Four miles outside of Barnesville, brothers Jake and Nathan Thompson operate Four Hill Farms, Inc.

“It’s a challenge. Where we’re at here now is probably as good in the area, in the regional area, there is,” said Jake. “We farm about 2,500 acres consisting of corn, soybeans, wheat, sugar beets, and alfalfa and we calve out about 200 calf-cow pairs.”

With drought conditions recently worsening, the fourth generation family farm is struggling.

“We have caught half-inch rain here, half-inch rain there but yeah, we’re seeing some major stress on pastures,” Jake said.

He says their alfalfa growth is only half of what it typically would be. Oat and barley, he says, hasn’t even reached half.

The brothers are relying on grazing their Conservation Reserve Program, or CRP, land to try and make up the hay supply.

Rep. Fischbach says one of her main goals is to get more CRP land eligible for Minnesota farmers to hay.

“We need to make sure that that’s open and that farmers can use that because it is — they need it now. We’re hearing all about cattle being, those herds having to be culled because of the lack of food and lack of grazing abilities so we need to make sure that that gets open,” Fischbach said.

According to the U.S. Drought Monitor, nearly 76% of Minnesota is experiencing a “moderate” to “severe” drought.

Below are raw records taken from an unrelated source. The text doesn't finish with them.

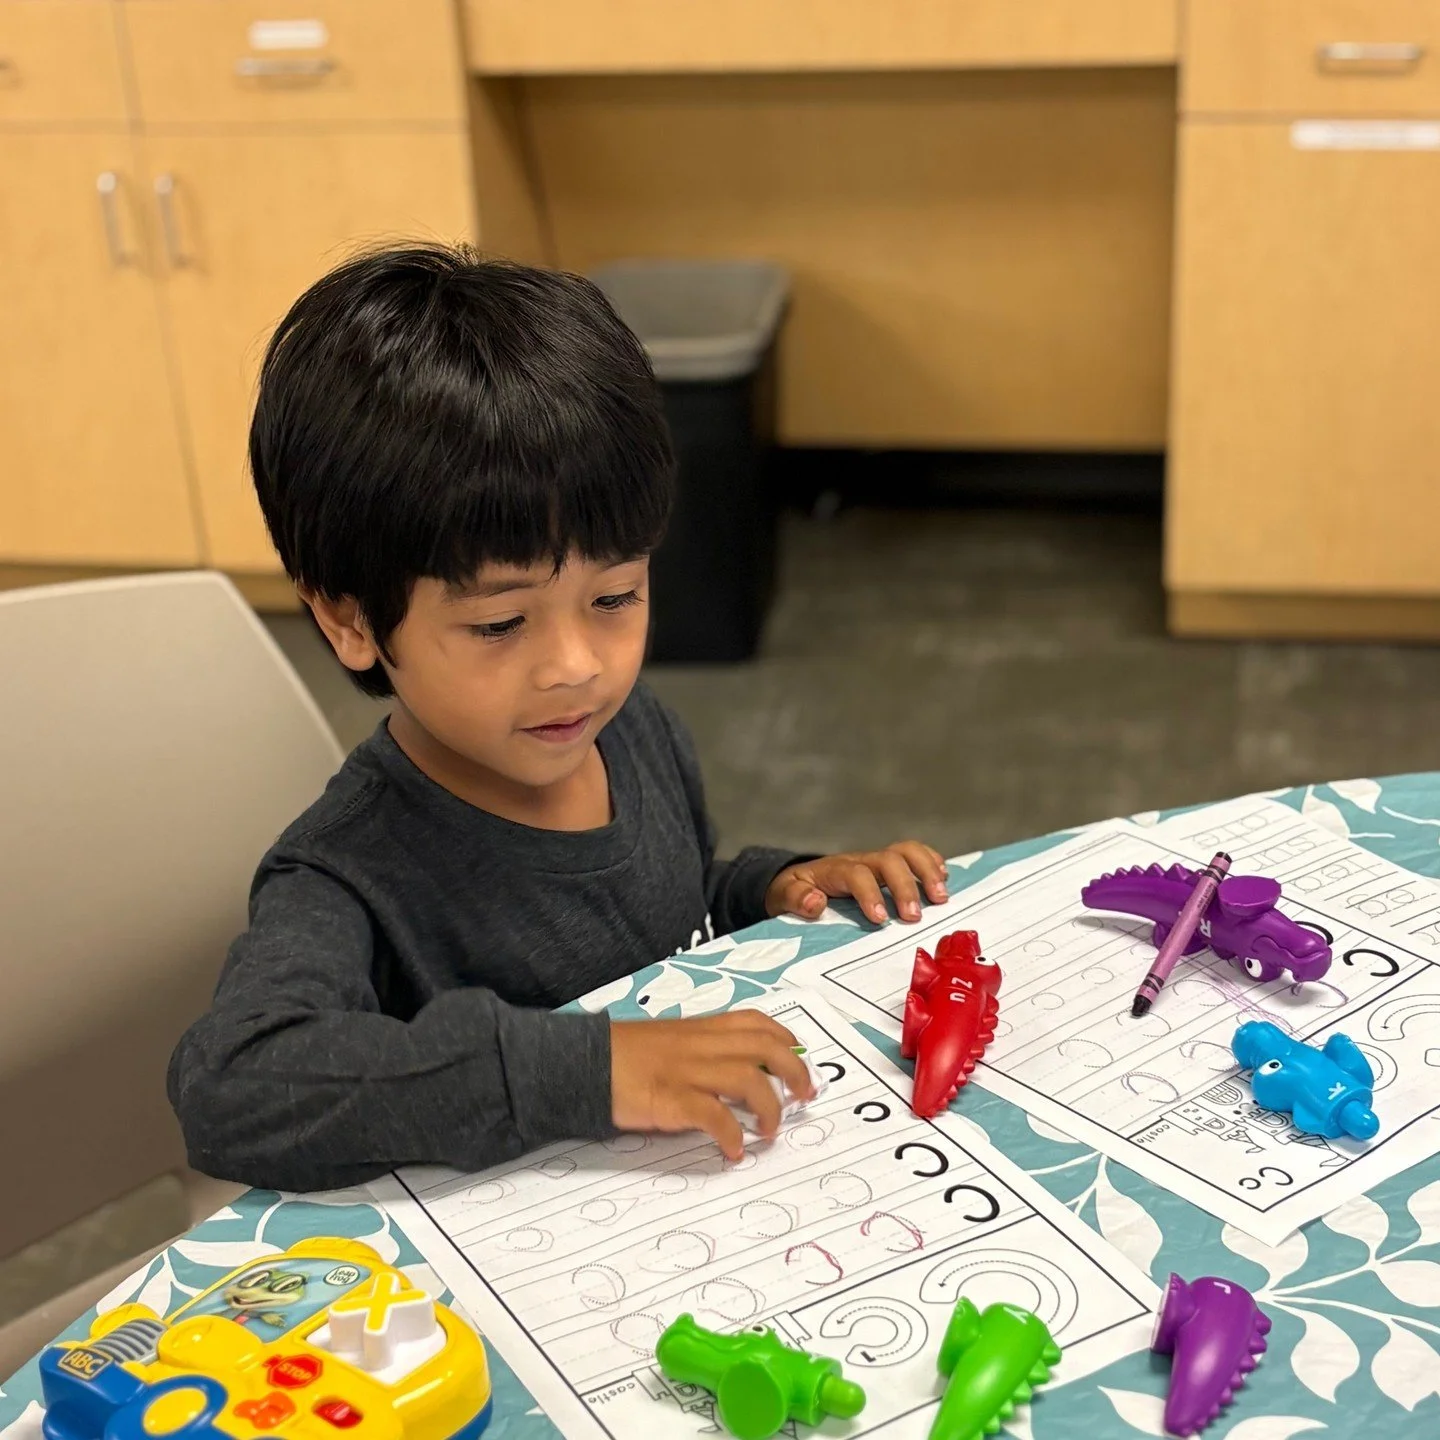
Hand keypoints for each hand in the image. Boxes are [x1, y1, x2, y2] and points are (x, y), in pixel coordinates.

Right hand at [610, 1011, 814, 1159]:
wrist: (586, 1062)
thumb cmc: (625, 1054)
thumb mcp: (670, 1040)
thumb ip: (701, 1050)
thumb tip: (734, 1074)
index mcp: (701, 1028)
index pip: (756, 1022)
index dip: (786, 1040)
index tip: (800, 1060)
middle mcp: (702, 1045)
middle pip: (765, 1048)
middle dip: (794, 1071)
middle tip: (803, 1096)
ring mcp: (688, 1071)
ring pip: (749, 1079)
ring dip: (769, 1107)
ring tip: (769, 1131)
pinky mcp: (672, 1099)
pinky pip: (714, 1116)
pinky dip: (730, 1135)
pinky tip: (732, 1151)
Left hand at [766, 840, 948, 924]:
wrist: (802, 878)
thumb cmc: (798, 890)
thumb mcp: (785, 895)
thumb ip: (797, 898)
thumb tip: (815, 903)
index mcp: (836, 870)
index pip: (856, 874)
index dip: (869, 894)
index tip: (880, 919)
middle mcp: (861, 861)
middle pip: (889, 860)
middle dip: (905, 886)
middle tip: (914, 917)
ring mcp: (878, 861)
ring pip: (907, 851)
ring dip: (927, 871)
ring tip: (941, 898)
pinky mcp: (891, 866)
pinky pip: (916, 854)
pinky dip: (933, 862)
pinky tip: (945, 880)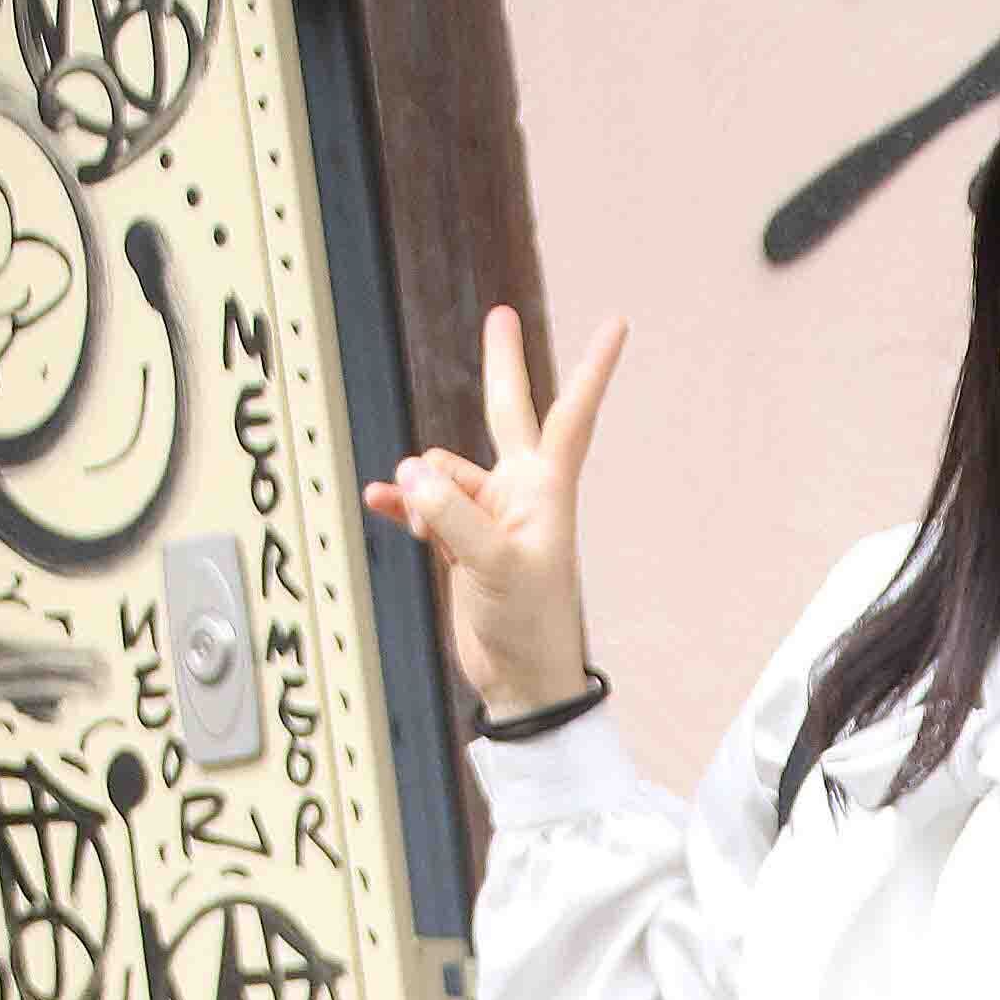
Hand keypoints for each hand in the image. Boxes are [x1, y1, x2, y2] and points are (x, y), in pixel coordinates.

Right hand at [362, 304, 627, 711]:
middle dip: (501, 365)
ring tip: (421, 524)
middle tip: (500, 317)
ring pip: (442, 472)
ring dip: (422, 490)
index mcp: (544, 489)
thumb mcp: (492, 566)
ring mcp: (488, 516)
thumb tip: (408, 473)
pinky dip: (402, 504)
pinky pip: (424, 506)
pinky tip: (380, 502)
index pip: (570, 412)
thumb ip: (449, 515)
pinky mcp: (462, 543)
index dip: (592, 368)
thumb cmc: (530, 627)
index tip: (618, 324)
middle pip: (506, 412)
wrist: (522, 682)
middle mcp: (519, 494)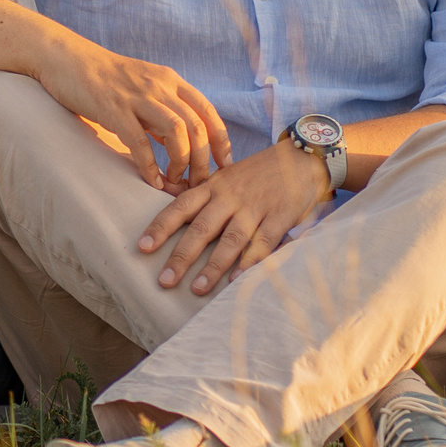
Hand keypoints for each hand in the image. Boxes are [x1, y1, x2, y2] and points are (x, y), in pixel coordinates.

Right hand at [35, 35, 230, 192]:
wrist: (68, 58)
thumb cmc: (105, 78)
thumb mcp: (143, 88)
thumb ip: (163, 111)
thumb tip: (180, 143)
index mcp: (170, 81)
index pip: (208, 111)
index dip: (221, 141)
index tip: (223, 164)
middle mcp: (159, 86)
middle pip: (196, 126)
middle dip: (202, 160)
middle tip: (199, 183)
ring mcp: (137, 97)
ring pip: (176, 132)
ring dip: (181, 162)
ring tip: (175, 182)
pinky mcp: (113, 108)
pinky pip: (139, 141)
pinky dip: (149, 165)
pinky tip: (151, 181)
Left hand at [135, 140, 328, 294]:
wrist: (303, 158)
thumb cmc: (259, 173)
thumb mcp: (227, 177)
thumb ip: (204, 196)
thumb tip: (171, 214)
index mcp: (213, 186)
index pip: (181, 207)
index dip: (161, 227)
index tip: (142, 247)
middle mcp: (231, 196)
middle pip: (202, 228)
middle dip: (181, 256)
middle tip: (164, 281)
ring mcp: (256, 206)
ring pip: (230, 239)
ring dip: (212, 266)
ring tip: (196, 289)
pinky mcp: (280, 216)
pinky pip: (263, 242)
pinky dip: (249, 262)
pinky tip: (236, 281)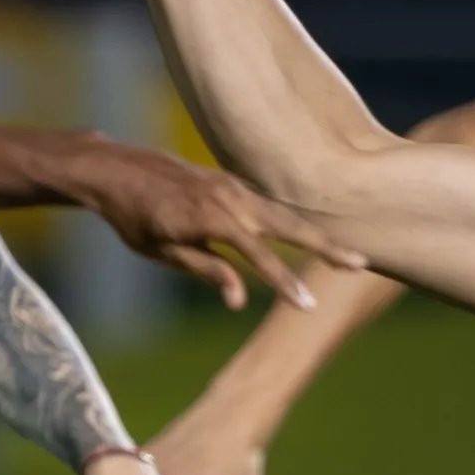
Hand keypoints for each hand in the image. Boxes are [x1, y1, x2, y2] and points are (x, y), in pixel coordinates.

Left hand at [54, 132, 342, 311]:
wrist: (115, 169)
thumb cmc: (132, 216)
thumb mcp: (161, 251)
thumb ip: (205, 271)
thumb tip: (238, 302)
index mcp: (209, 217)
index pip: (257, 256)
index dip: (283, 283)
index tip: (306, 305)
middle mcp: (228, 197)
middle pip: (287, 226)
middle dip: (324, 246)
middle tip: (359, 264)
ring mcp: (231, 186)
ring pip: (283, 214)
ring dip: (315, 234)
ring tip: (345, 254)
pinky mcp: (229, 182)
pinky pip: (267, 206)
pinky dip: (292, 222)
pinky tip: (309, 237)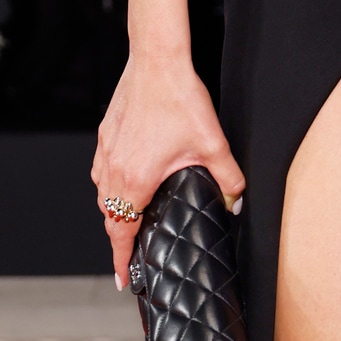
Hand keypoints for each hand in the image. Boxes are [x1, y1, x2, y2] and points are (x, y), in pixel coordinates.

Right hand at [92, 52, 244, 286]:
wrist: (157, 61)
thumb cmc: (179, 98)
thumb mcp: (212, 143)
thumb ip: (228, 178)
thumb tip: (236, 202)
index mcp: (136, 180)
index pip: (122, 232)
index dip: (122, 259)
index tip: (125, 279)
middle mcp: (115, 170)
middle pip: (110, 216)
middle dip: (121, 236)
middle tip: (133, 249)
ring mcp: (107, 152)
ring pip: (104, 193)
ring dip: (116, 208)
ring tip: (133, 216)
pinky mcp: (106, 135)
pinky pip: (104, 169)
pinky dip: (113, 181)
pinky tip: (128, 177)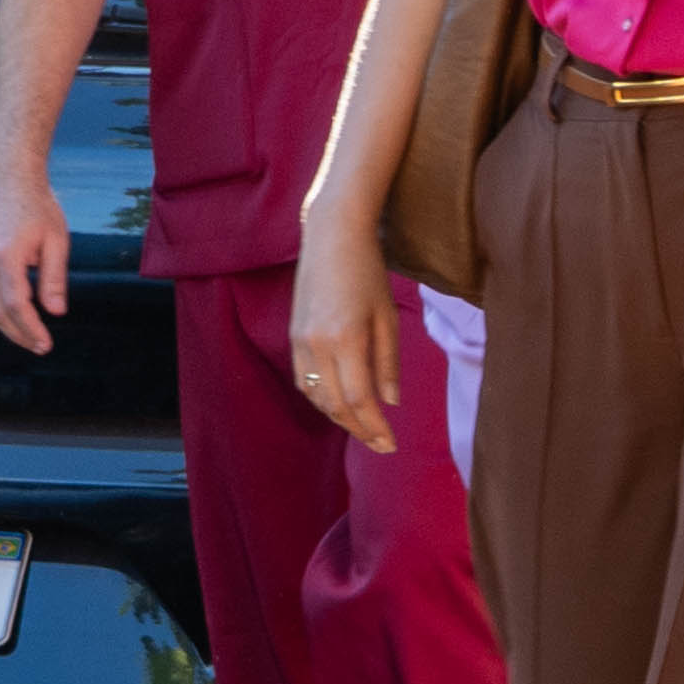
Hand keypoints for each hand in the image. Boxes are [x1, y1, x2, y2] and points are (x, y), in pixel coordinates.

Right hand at [0, 167, 74, 354]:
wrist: (10, 180)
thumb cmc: (38, 206)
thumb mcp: (56, 241)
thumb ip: (54, 278)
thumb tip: (55, 312)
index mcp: (6, 256)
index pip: (16, 304)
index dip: (30, 329)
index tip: (45, 344)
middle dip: (17, 334)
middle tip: (38, 346)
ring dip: (4, 326)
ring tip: (27, 337)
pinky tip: (13, 317)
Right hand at [290, 220, 399, 455]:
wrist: (330, 237)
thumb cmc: (368, 272)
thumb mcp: (388, 316)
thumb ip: (388, 362)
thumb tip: (390, 403)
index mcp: (347, 339)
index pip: (360, 399)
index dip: (374, 427)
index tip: (390, 444)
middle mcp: (318, 345)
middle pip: (336, 405)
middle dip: (359, 430)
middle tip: (381, 446)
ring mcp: (300, 341)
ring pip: (317, 397)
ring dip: (340, 418)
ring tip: (364, 429)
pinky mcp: (293, 336)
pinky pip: (304, 380)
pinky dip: (322, 399)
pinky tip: (340, 405)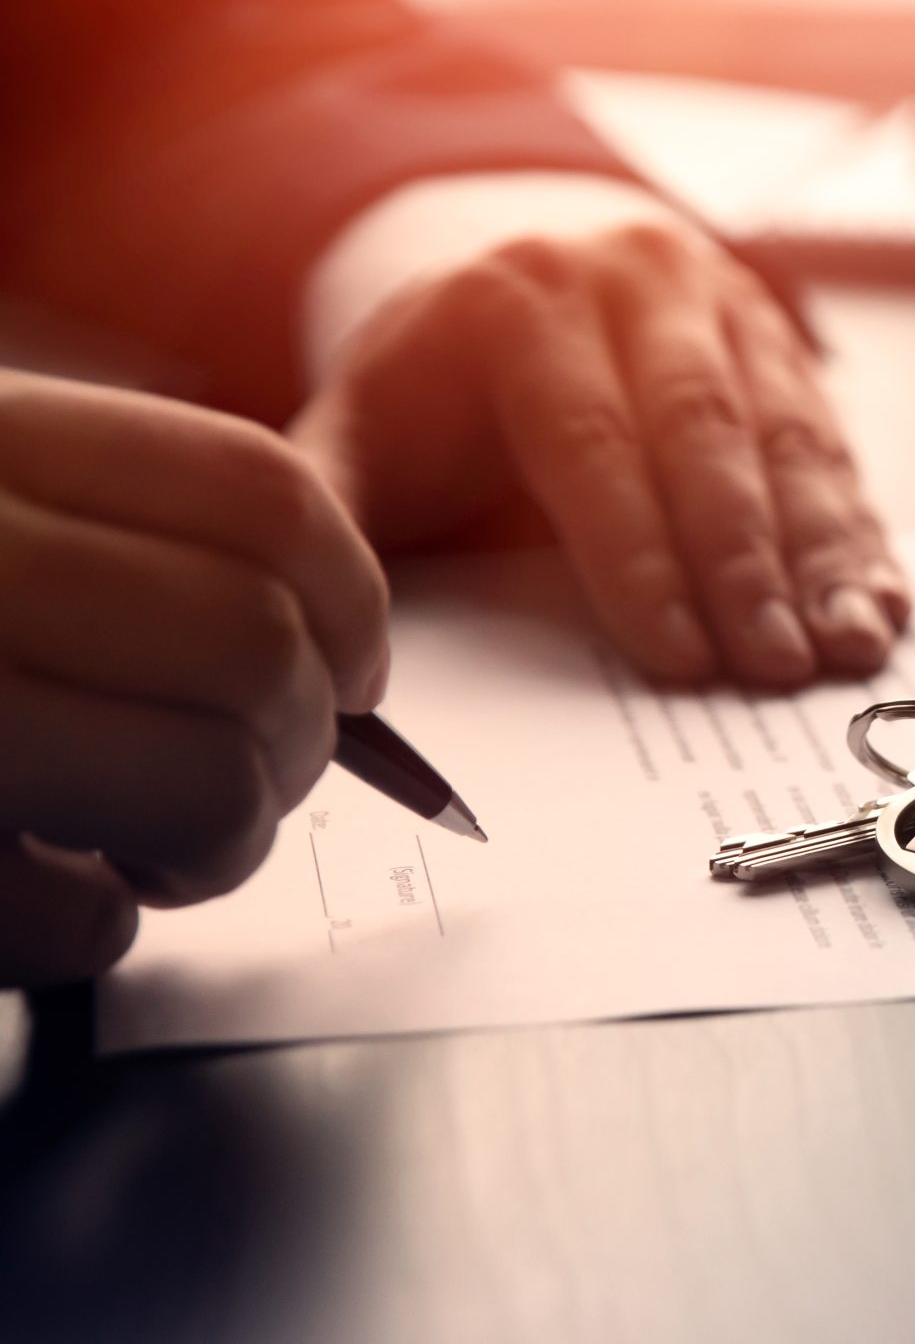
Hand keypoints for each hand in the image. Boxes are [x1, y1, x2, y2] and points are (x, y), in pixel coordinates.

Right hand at [0, 371, 388, 984]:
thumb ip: (105, 532)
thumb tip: (317, 658)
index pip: (261, 496)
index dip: (353, 600)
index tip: (358, 678)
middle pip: (257, 644)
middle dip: (293, 747)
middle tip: (244, 786)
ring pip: (203, 778)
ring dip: (213, 843)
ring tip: (146, 852)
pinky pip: (69, 919)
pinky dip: (85, 933)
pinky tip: (43, 900)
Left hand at [292, 218, 907, 687]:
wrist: (515, 278)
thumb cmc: (436, 396)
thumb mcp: (361, 435)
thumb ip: (336, 518)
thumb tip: (328, 642)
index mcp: (520, 302)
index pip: (590, 437)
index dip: (641, 555)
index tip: (680, 656)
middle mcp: (635, 282)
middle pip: (708, 431)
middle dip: (750, 564)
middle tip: (778, 668)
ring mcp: (724, 303)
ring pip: (790, 435)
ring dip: (827, 554)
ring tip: (851, 647)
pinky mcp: (785, 342)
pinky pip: (834, 442)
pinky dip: (861, 533)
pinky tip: (883, 604)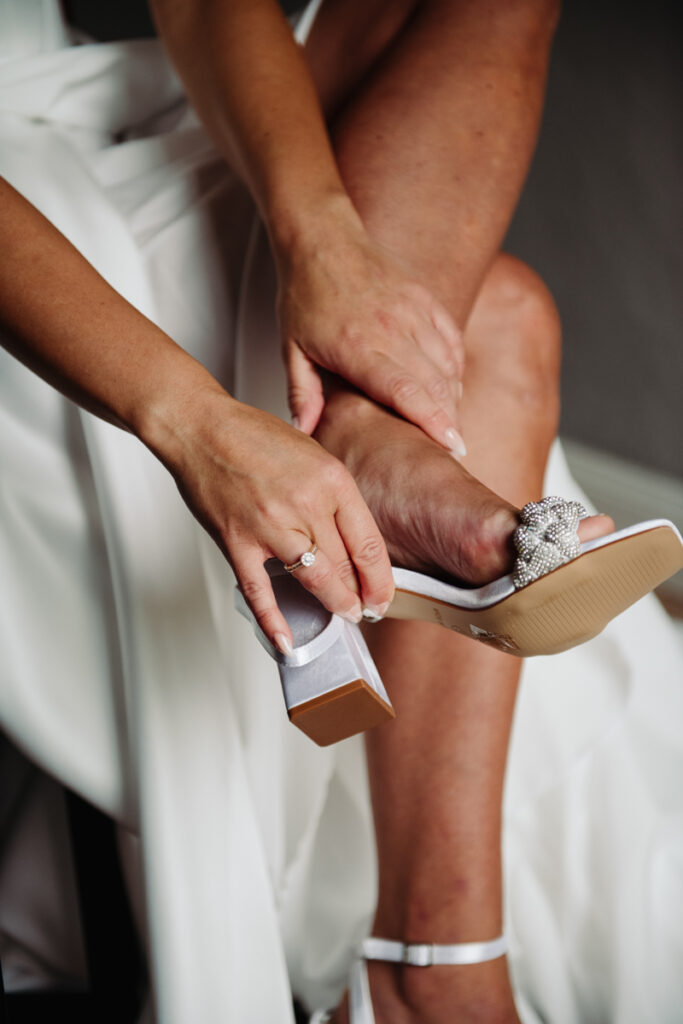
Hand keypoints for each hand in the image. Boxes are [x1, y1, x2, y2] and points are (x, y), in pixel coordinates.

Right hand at [158, 383, 393, 653]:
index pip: (368, 544)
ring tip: (341, 616)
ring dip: (332, 604)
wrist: (200, 427)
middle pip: (344, 566)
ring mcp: (270, 525)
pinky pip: (260, 591)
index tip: (383, 596)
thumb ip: (334, 496)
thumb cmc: (253, 435)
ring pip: (314, 581)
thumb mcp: (314, 453)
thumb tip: (350, 539)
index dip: (380, 580)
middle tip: (363, 610)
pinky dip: (273, 621)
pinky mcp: (238, 541)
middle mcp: (306, 504)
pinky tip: (286, 642)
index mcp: (331, 480)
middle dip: (358, 595)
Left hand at [275, 197, 465, 453]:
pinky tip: (451, 388)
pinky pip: (451, 340)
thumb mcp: (291, 350)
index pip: (406, 392)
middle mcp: (391, 329)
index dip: (433, 423)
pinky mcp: (424, 298)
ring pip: (447, 364)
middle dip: (450, 421)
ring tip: (452, 424)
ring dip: (453, 397)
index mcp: (357, 347)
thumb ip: (302, 395)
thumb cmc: (304, 295)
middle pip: (435, 384)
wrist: (321, 237)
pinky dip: (455, 368)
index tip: (451, 449)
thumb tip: (305, 433)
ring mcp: (412, 311)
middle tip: (454, 450)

Most of Clay County is experiencing a “moderate” drought.

Jake says even more problems could lie ahead. “We’re also considering, ‘What if this continues, we don’t get much snow, continues next spring.’ We’re going to be way worse than we are this year.”

Many northwestern Minnesota counties are experiencing “extreme” drought conditions, according to the U.S. Drought Monitor.